The server used a technique to append malware to legitimate code

The Tor Project has flagged a server in Russia after a security researcher found it slipped in malware when users were downloading files.

Tor is short for The Onion Router, which is software that offers users a greater degree of privacy when browsing the Internet by routing traffic through a network of worldwide servers. The system is widely used by people who want to conceal their real IP address and mask their web browsing.

The suspicious server was an "exit node" for Tor, which is the last server in the winding chain used to direct web browsing traffic to its destination.

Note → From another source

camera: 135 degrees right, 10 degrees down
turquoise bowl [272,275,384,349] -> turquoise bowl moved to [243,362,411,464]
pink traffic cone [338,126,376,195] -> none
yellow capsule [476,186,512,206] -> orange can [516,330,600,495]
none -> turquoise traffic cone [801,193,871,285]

Roger Dingledine, Tor Project's project leader and director, wrote the Russian server has been labeled a bad exit node, which should mean Tor clients will avoid using the server.

The Russian server was found by Josh Pitts, who does penetration testing and security assessments with Leviathan Security Group. He wrote he wanted to find out how common it was to find attackers modifying the binaries of legitimate code in order to deliver malware.

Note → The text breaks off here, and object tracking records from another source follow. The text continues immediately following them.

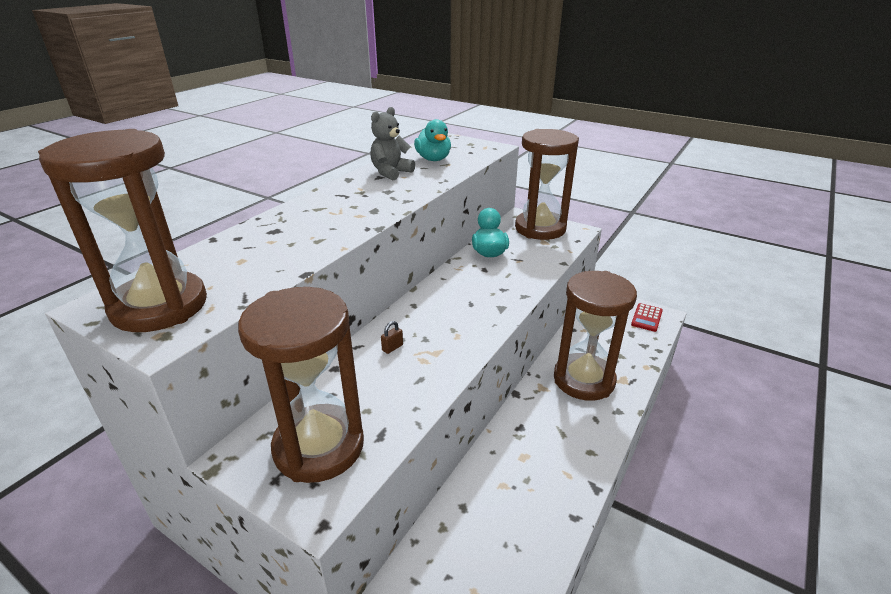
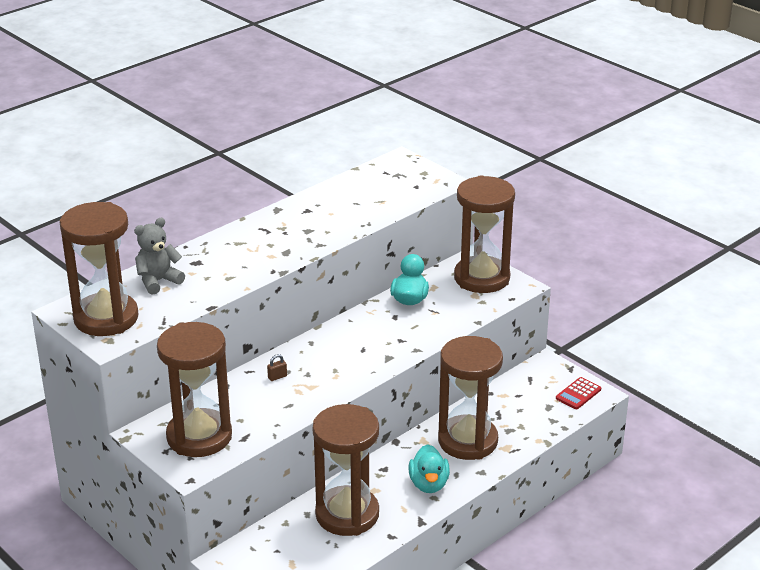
camera: 15 degrees right, 0 degrees up
grey teddy bear [370,107,415,181] -> grey teddy bear moved to [134,218,185,295]
turquoise duck [414,119,451,161] -> turquoise duck moved to [409,444,450,493]
none -> brown hourglass [313,404,379,536]

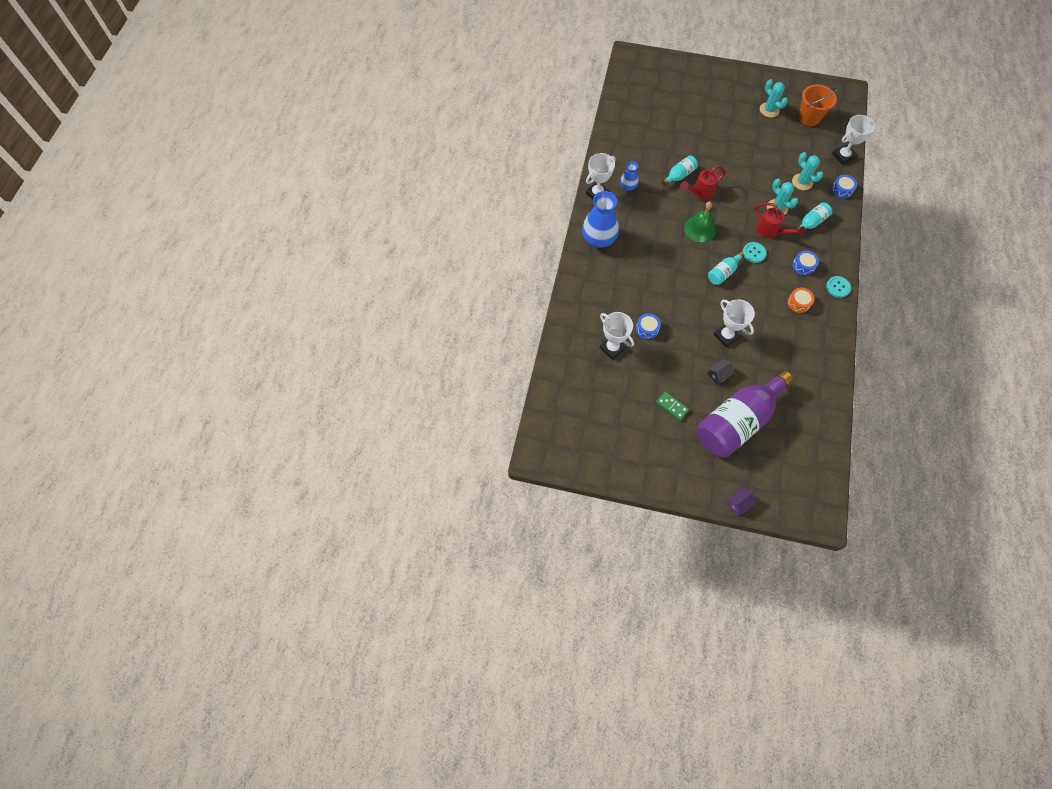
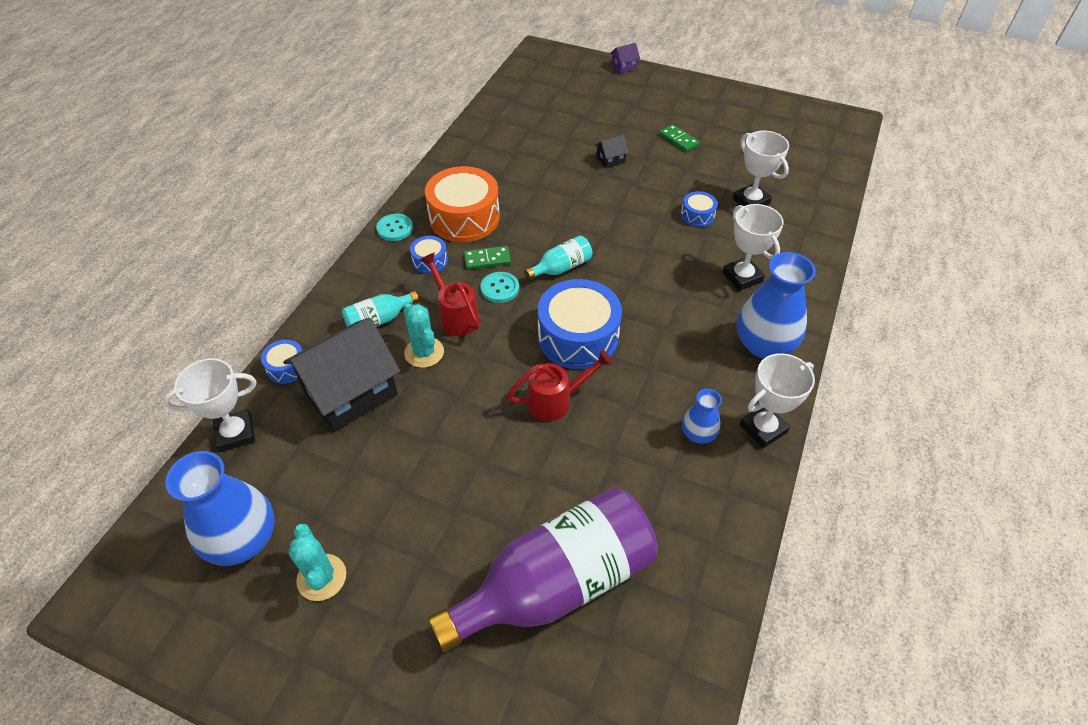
camera: 170 degrees left, 15 degrees down
turquoise bottle [662,155,698,186] -> none
green bell [684,202,716,242] -> blue drum [538,279,622,369]
purple bottle [697,370,794,458] -> purple bottle moved to [428,487,658,653]
white trophy [714,299,755,347] -> white trophy moved to [722,204,784,291]
orange drum [787,287,815,313] -> orange drum [425,166,500,242], size x2.10
turquoise cactus [792,152,823,190] -> black house [283,318,400,432]
orange bucket [798,84,838,126] -> blue vase [165,451,275,566]
none -> green domino [464,246,511,269]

Binaries from large software companies have digital signatures that can be verified to make sure the code hasn't been modified. But Pitts wrote most code isn't signed, and even further, most don't employ TLS (Transport Layer Security) during downloading. TLS is the successor to SSL (Secure Sockets Layer), which encrypts connections between a client and a server.

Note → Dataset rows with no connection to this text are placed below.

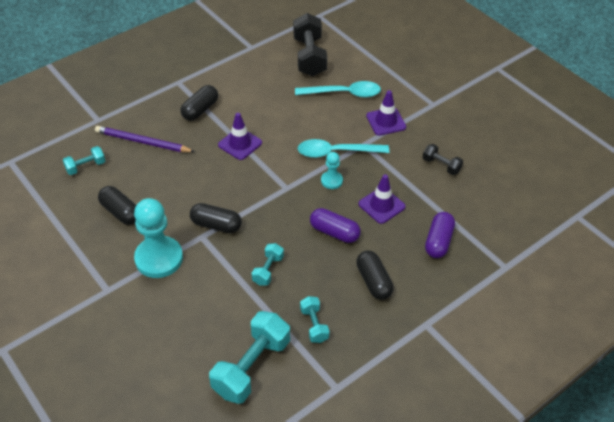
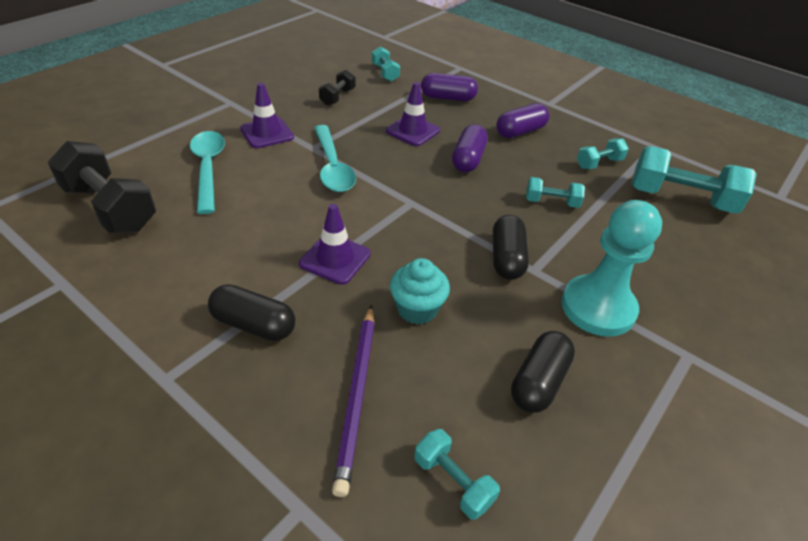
camera: 105 degrees left, 5 degrees down
black dumbbell [293,13,327,76] -> black dumbbell turned 60 degrees clockwise [48,141,156,233]
turquoise pawn [321,152,343,189] -> none
black capsule [356,251,394,300] -> purple capsule [496,103,549,138]
none -> turquoise dumbbell [372,46,400,82]
none -> turquoise cupcake [390,258,450,324]

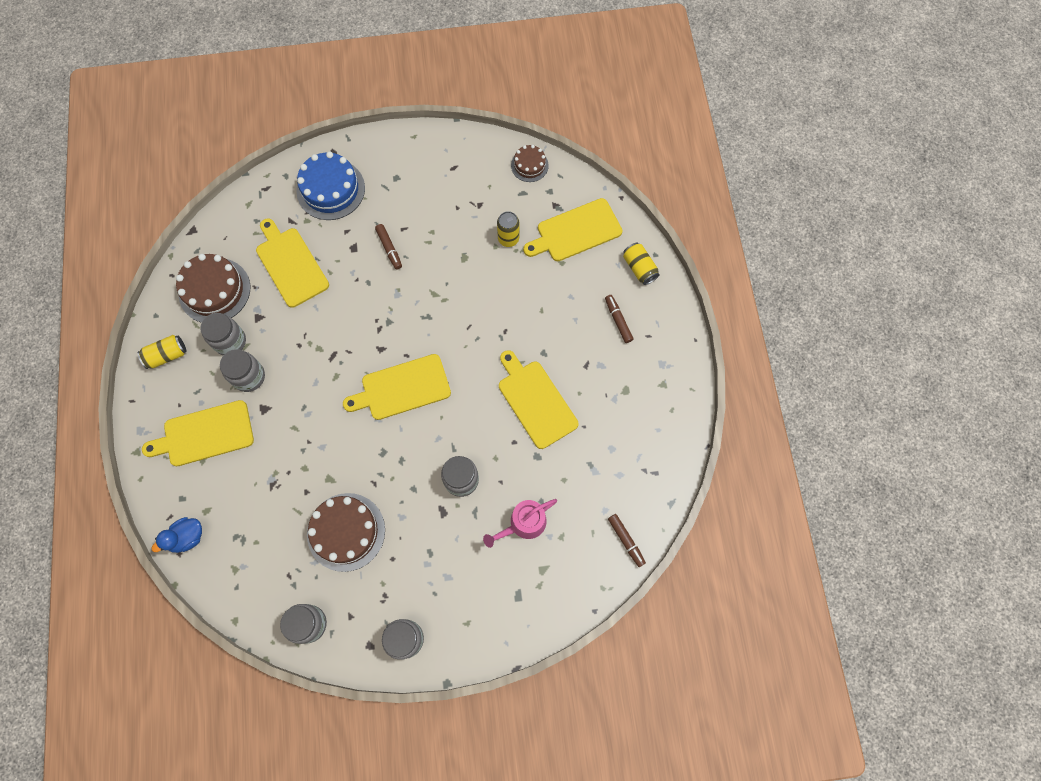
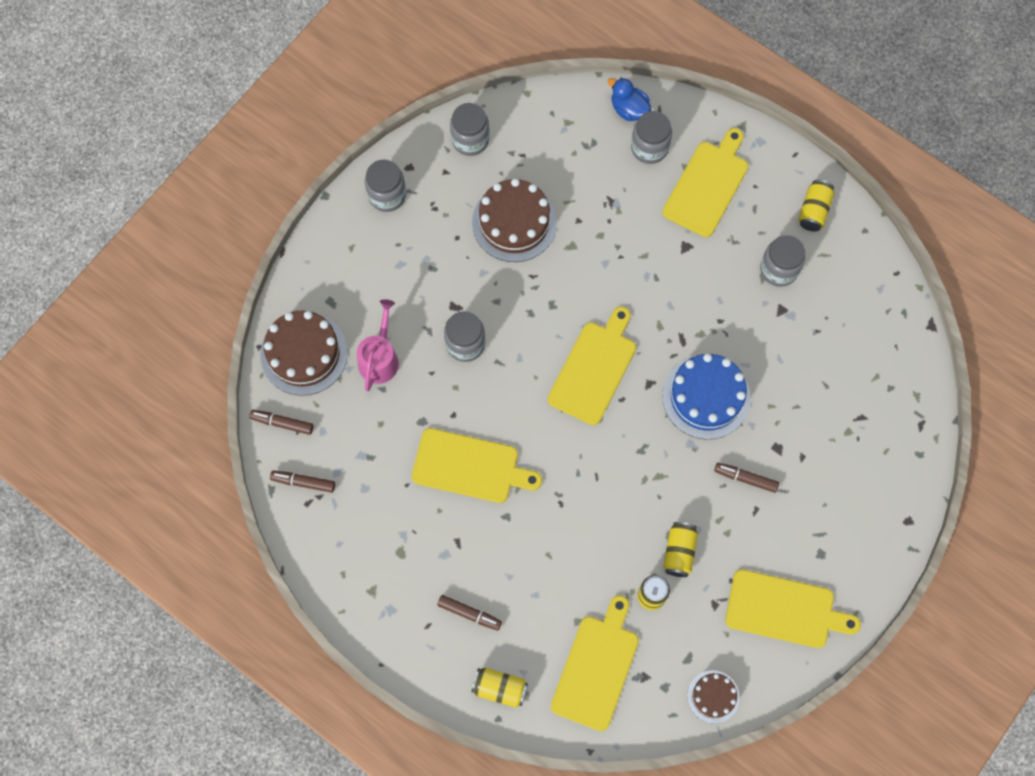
camera: 135 degrees right, 0 degrees up
blue duck [152,517,202,553] -> blue duck turned 60 degrees counterclockwise [608,77,651,121]
brown cake [176,254,250,323] -> brown cake moved to [260,311,348,396]
grey jar [220,349,265,392] -> grey jar moved to [631,111,672,164]
yellow cutting board [256,218,329,308] -> yellow cutting board moved to [725,569,861,648]
blue cake [297,152,365,220] -> blue cake moved to [662,353,751,439]
none -> brown marker [270,471,335,493]
none -> yellow can [663,522,698,577]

He suspected attackers were "patching" binaries during man-in-the-middle attacks and took a look at more than 1,110 Tor exit nodes.

Pitts only found one Tor exit node that was patching binaries. The node would modify only uncompressed portable executables, he wrote.

"This does not mean that other nodes on the Tor network are not patching binaries; I may not have caught them, or they may be waiting to patch only a small set of binaries," he wrote.

The broad lesson for users is that they should be wary of downloading code that is not protected by SSL/TLS, even if the binary itself is digitally signed, Pitts wrote.

"All people, but especially those in countries hostile to 'Internet freedom,' as well as those using Tor anywhere, should be wary of downloading binaries hosted in the clear -- and all users should have a way of checking hashes and signatures out of band prior to executing the binary," he wrote.